Eine zweite nicht ganz so große, aber doch auch recht achtungswerthe Kulturleistung des Kamerunvolkes ist der Bau von höchst originellen und ganz vortrefflich ihrem Zwecke dienenden See- und Flußfahrzeugen, zu denen es meines Wissens in Europa kein Gegenstück giebt. Wenn man in Europa von den Festen und den kriegerischen Aufzügen der Neger liest, so stellen wohl die meisten Leute sich vor, daß dieselben sowohl barbarisch als auch kindisch sein müßten.

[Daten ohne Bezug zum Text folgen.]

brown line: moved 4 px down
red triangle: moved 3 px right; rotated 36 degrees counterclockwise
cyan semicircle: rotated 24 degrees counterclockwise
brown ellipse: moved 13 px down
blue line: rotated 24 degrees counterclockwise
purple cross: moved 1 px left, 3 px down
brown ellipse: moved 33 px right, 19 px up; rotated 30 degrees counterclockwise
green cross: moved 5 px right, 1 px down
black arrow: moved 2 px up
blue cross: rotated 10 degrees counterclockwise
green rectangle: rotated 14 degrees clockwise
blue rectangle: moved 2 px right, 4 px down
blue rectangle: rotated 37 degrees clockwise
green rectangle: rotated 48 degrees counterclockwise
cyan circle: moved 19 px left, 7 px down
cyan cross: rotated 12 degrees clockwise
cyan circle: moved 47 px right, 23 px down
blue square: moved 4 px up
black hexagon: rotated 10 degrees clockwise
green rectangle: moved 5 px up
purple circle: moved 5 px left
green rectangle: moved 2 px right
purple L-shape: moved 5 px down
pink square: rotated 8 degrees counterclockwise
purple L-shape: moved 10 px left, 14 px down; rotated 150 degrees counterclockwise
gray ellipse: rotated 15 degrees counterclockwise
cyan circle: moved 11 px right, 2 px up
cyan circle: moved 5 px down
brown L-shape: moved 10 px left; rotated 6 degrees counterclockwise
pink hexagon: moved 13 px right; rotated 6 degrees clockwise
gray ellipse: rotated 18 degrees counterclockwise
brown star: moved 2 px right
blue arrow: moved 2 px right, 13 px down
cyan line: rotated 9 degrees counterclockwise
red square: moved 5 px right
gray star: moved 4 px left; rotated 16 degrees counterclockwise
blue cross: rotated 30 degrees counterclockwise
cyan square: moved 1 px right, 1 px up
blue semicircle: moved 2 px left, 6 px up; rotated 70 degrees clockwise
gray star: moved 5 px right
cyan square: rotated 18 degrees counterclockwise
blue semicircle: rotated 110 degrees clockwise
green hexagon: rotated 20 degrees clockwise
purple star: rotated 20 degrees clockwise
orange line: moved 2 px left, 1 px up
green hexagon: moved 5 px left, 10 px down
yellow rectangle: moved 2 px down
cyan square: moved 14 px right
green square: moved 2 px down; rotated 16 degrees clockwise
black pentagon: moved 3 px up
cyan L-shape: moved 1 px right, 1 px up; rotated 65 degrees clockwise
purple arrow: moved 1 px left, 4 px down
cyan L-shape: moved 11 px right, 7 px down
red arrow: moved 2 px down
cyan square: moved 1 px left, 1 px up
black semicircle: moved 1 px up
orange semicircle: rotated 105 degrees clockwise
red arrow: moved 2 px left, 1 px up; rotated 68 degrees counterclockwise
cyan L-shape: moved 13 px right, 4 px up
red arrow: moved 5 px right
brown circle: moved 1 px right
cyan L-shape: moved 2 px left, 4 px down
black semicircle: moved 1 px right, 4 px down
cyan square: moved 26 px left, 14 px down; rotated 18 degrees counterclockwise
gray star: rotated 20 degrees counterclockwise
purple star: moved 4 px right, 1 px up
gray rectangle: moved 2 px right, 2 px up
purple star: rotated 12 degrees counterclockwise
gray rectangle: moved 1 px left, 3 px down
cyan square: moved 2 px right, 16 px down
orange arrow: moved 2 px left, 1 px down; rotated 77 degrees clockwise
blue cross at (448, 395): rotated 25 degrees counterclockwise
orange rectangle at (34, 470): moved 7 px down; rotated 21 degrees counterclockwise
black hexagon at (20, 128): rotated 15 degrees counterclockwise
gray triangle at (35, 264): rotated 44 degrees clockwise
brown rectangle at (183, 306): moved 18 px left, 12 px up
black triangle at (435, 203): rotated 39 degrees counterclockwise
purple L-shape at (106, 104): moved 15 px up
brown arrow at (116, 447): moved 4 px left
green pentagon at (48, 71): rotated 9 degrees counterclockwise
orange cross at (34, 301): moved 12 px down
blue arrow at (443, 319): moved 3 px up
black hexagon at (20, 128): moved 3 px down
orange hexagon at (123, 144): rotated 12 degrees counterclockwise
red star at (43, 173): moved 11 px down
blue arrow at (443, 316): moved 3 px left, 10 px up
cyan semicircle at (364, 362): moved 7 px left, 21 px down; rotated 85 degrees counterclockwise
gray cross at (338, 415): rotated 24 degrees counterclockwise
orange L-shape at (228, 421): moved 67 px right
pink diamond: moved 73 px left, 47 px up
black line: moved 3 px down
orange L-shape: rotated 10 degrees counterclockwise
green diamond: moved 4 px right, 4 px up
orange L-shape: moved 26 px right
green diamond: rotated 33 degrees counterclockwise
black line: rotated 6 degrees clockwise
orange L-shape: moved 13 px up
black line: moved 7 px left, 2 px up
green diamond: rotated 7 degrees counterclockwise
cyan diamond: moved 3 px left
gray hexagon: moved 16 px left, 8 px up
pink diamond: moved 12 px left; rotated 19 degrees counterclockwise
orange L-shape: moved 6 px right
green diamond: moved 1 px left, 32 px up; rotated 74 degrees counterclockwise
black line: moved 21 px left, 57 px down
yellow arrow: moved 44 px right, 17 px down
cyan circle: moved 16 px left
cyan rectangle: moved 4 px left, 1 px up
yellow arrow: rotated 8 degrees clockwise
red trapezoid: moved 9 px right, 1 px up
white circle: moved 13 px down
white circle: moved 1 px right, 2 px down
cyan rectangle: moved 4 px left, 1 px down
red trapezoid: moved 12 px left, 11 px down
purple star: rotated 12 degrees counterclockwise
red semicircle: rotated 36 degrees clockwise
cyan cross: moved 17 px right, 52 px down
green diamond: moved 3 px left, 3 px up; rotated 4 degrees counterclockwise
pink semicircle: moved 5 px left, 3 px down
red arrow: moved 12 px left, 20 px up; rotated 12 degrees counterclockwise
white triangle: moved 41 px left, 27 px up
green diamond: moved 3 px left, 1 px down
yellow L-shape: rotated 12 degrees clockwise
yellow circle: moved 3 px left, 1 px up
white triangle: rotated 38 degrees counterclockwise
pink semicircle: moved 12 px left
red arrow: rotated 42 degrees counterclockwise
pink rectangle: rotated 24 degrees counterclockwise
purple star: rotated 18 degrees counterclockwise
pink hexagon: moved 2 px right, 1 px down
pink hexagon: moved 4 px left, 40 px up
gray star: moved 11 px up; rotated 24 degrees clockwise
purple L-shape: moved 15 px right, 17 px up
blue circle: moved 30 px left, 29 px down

Beides ist durchaus nicht in allen Fällen zutreffend. Ich entsinne mich, daß, als einmal Admiral Knorr die hervorragendsten Häuptlinge der Dualla zu einem großen Palaver berufen hatte, die vielen Dutzend mit je 50 bis 60 Ruderern und Flintenträgern bemannten Kriegskanoes, die damals im Kamerunfluß herumfuhren, sich zu einem Gesammtbilde gruppirten, wie man es sich gar nicht bunter, mannigfaltiger, großartiger und wirkungsvoller hätte vorstellen können. In der That gewährt schon jedes einzelne der 20 bis 30 Meter langen, aber ganz schmalen Kriegskanoes mit der starken wohlgeschulten Bemannung und dem bunten, aber durchaus nicht geschmacklosen Aufputz einen imponirenden Eindruck. Gewöhnlich steht hoch aufgerichtet der Führer mit Gewehr und Kriegshelm in der Mitte, während seine Leute, die je nach Bedarf Ruderer oder Schützen sind, ihre herzförmig geschnitzten Riemen mit einer Gleichförmigkeit und Geschicklichkeit ins Wasser tauchen, die selbst den Gigmannschaften europäischer Admiralsschiffe zur Ehre gereichen würde. Bei irgend einem feierlichen Anlaß ist der Vordertheil dieser Kriegskanoes mit hübsch geschnitzten, viele Menschen- oder Thierfiguren enthaltenden und buntbemalten Bootaufsätzen geschmückt. Niemals werde ich den malerischen Anblick vergessen, als von mehreren mit der Geschwindigkeit eines Rennpferdes dahinschießenden Kriegskanoes aus Schüsse und Trommelwirbel das Nahen Manga Bells verkündeten. Umgeben von mehreren ehrfurchtsvoll zu ihm aufblickenden Flintenträgern, war der mit Kriegshelm, Hüftentuch, Wamms, Offiziersäbel und Revolver ausgestattete Königssohn eine stattliche Erscheinung.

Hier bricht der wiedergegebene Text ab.